→ Task item: Reproduce the lines word for word, starting at the line that contains "أخلاقنا أصالة ومعاصرة" and ending at the line that contains "الأكثر استماعا لهذا الشهر".

→ Dataset excerpts:

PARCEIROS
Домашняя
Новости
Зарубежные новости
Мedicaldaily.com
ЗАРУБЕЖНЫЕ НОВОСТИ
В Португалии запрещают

--

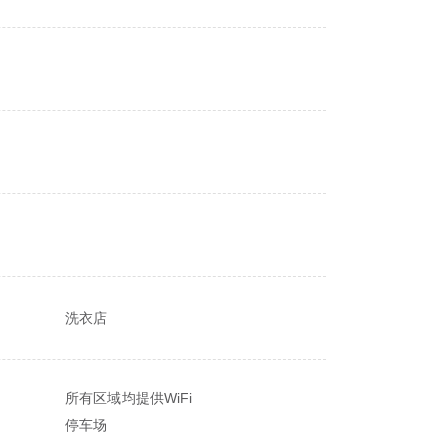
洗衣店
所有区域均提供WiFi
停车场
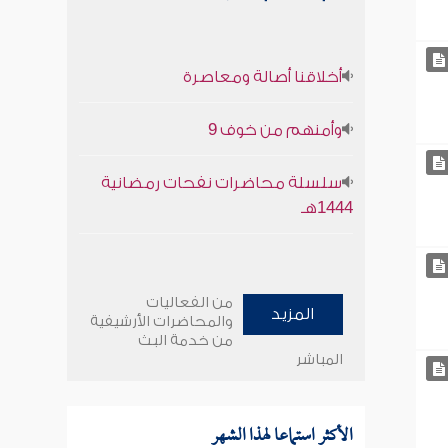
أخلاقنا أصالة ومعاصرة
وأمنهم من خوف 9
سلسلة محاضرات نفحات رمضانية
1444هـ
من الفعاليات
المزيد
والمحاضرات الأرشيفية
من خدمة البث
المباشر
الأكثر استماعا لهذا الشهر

→ Output for this task:
أخلاقنا أصالة ومعاصرة
وأمنهم من خوف 9
سلسلة محاضرات نفحات رمضانية
1444هـ
من الفعاليات
المزيد
والمحاضرات الأرشيفية
من خدمة البث
المباشر
الأكثر استماعا لهذا الشهر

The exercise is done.